Combined course WTF



  • I work for a university and we have online course sites for most of our courses. Often times many sections of the same course get combined into a single site. Usually it's two or three sections of the same course, some of the larger general education courses may have five or six.
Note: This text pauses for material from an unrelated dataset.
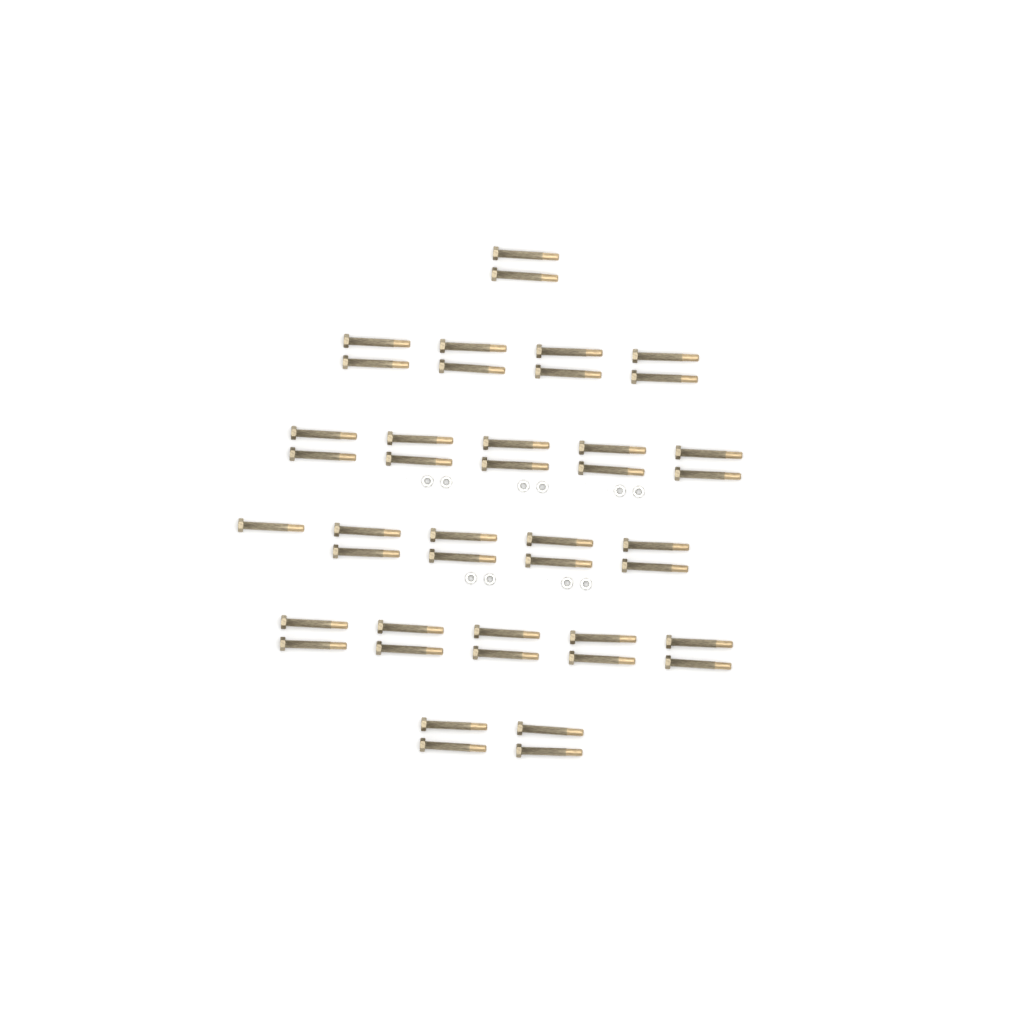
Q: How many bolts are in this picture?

We have a syntax for producing the site's displayed course number to show all the sections it's for.

    If a course site was for 44-460-01, 44-460-02, and 44-660-01 (two sections of 44-460 combined with the graduate 44-660 course, which is exactly the same as 460 except how it goes on transcripts for grad students), the combined course number would be

    44-460-01/02/44-660-01.

    Most course sites end up with numbers such as 04-101-01/02/03.

    While testing a program that reads from our database and generates these combined course numbers, I found this in the output.

    03-498-01/02/03/04/09/10/11/12/13/14/15/16/21/22/23/24/25/26/27/28/29/30/31/32/20-452-01/02/03/04/05/06/07/08/09/10/44-495-01/02/03/04/05/06/07/08/09/10/11/13/14/15/44-699-01/02/03/04/51-405-01/02/03/04/05/06/07/08/09/10/11/52-425-01/02/03/04/05/06/07/08/09/10/53-425-01/02/03/04/05/06/07/08/54-415-06/07/08/09/10/11/12/13/55-435-05/06/07/08/09/10



  • This would be the induction day "get to know the department" module.



  •  You actually display that 3 line number on the website for users to try and parse?  Or do you just pass that to a script which prettify's it up a bit first? 



  • @Mole said:

     You actually display that 3 line number on the website for users to try and parse?  Or do you just pass that to a script which prettify's it up a bit first? 

     

    Trying to register for class must be a bitch!  Hell, just imagine the course cataloge, 1,000 pages of class listings.  



  • "Imagine: your doctorate in anthropology, after just ONE course!"



  • @mott555 said:

    03-498-01/02/03/04/09/10/11/12/13/14/15/16/21/22/23/24/25/26/27/28/29/30/31/32/20-452-01/02/03/04/05/06/07/08/09/10/44-495-01/02/03/04/05/06/07/08/09/10/11/13/14/15/44-699-01/02/03/04/51-405-01/02/03/04/05/06/07/08/09/10/11/52-425-01/02/03/04/05/06/07/08/09/10/53-425-01/02/03/04/05/06/07/08/54-415-06/07/08/09/10/11/12/13/55-435-05/06/07/08/09/10

    If you *have* to go there, let me recommend the following, possibly more legible, syntax:

    03-498-(01->32)/20-452-(01->10)/44-495-(01->15)/44-699-(01->04)/51-405-(01->11)/52-425-(01->10)/53-425-(01->08)/54-415-(06->13)/55-435-(05->10)

    Alternatively, one could also substitute 'a suffusion of yellow' - it would probably make about as much sense as the original.

    That having been said, I would think that the real fix would be separating the common portion out into one site, and then making a bunch of separate sites which reference the common portion.



  • @tgape said:

    If you *have* to go there, let me recommend the following, possibly more legible, syntax:

    03-498-(01->32)/20-452-(01->10)/44-495-(01->15)/44-699-(01->04)/51-405-(01->11)/52-425-(01->10)/53-425-(01->08)/54-415-(06->13)/55-435-(05->10)

    Alternatively, one could also substitute 'a suffusion of yellow' - it would probably make about as much sense as the original.

    That having been said, I would think that the real fix would be separating the common portion out into one site, and then making a bunch of separate sites which reference the common portion.

     

     

    The site isn't actually ours, it's run by a third party company, so we have very little control over how the site works. Anyway, that messed up course happened to be some wierd special circumstance with summer internship course sites, there were only three course sites like this that we decided to ignore for the purposes of what we were doing at the time. Most course sites are only for two to three sections, where the syntax works great.